Calculator  Step 6
Calculator Documentation

This is step 6 of the calculator project in Exploration 68 of Exploring C++: The Programmer's Introduction to C++.

This version of the calculator adds data types by implementing the number class, as a pimpl wrapper around number_impl and derived classes. The number::coerce() function ensures that both operands of an arithmetic expression have the same type, promoting integers to floating point numbers.

This version also adds rational numbers as one of the data types. Dividing two integers yields a rational result. Integers, rational numbers, and floating-point numbers can be freely mixed in expressions. Integers promote to rational; rational promotes to floating point. A rational result with a demoninator of one is automatically downgraded back to integer.

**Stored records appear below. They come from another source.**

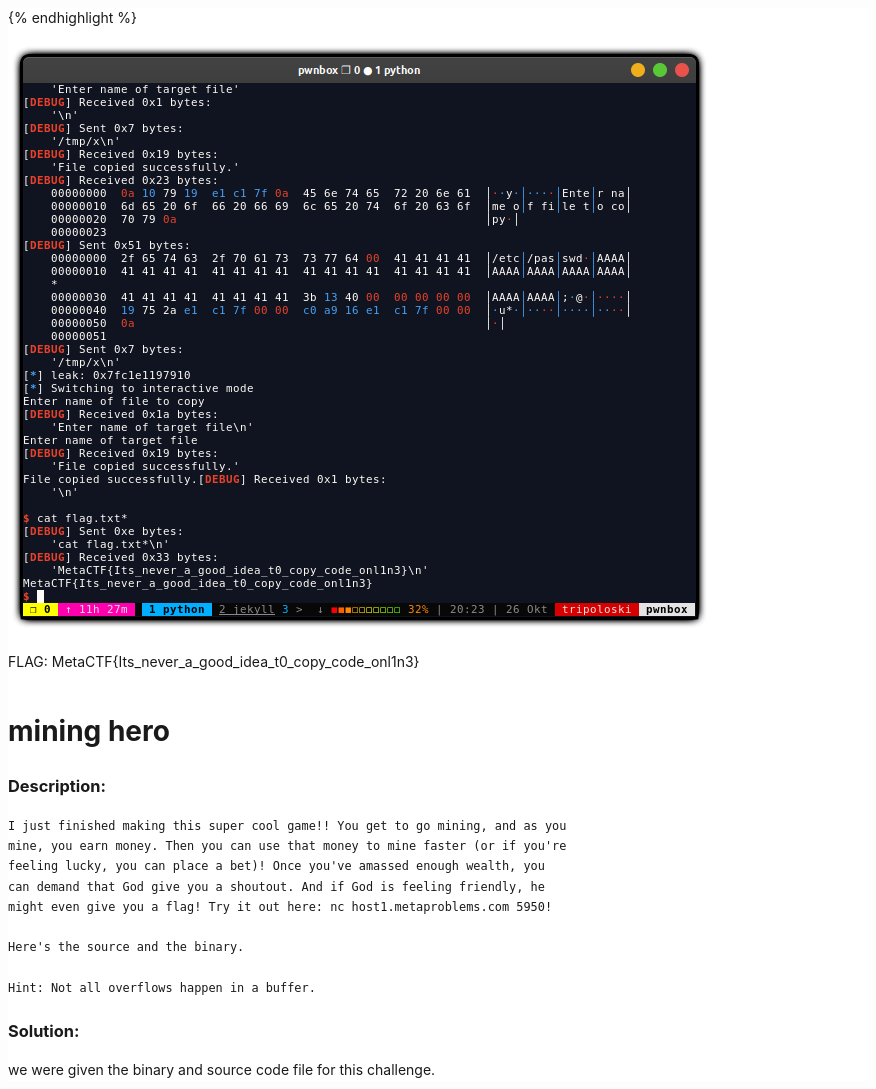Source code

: {% endhighlight %}

<img src="/images/MetaCTF2020/bb2.png"/>

FLAG: MetaCTF{Its_never_a_good_idea_t0_copy_code_onl1n3}

<h1 id="mininghero">mining hero</h1>

### Description:

    I just finished making this super cool game!! You get to go mining, and as you 
    mine, you earn money. Then you can use that money to mine faster (or if you're 
    feeling lucky, you can place a bet)! Once you've amassed enough wealth, you 
    can demand that God give you a shoutout. And if God is feeling friendly, he 
    might even give you a flag! Try it out here: nc host1.metaproblems.com 5950!

    Here's the source and the binary.

    Hint: Not all overflows happen in a buffer.

### Solution:

we were given the binary and source code file for this challenge.<br/>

This calculator has a simple syntax:

start ::= statement-list
statement-list ::= empty | statement-list statement
statement ::= definition | quit | expression | "load" string | "save" string
definition ::= "def" identifier optional-parameters "=" expression
optional-parameters ::= empty | "(" optional-identifier-list ")"
optional-identifier-list ::= empty | identifier-list
identifier-list ::= identifier | identifier-list "," identifier
expression ::= multiplicative-expression "+" multiplicative-expression |
               multiplicative-expression "-" multiplicative-expression
multiplicative-expression ::= unary-expression "*" unary-expression |
                              unary-expression "/" unary-expression
unary-expression ::= "-" primary | "+" primary | primary
primary ::= number | function-call | "(" expression ")"
function-call ::= identifier optional_arguments
optional_arguments ::= empty | "(" optional-expression-list ")"
optional-expression-list ::= empty | expression-list
expression-list ::= expression | expression-list "," expression

Function arguments are evaluated lazily. There are no variables, only functions, but function definitions can look just like variable assignments:

def pi = 3.141592653589792

so there really isn't any difference between a variable and a function.

The calculator reads expressions from the standard input, evaluates them, and prints the results to the standard output. It's that simple.

The calculator parses expression into a parse tree. The parser uses node objects. The node class uses the pimpl idiom with a tree of node_impl-derived classes.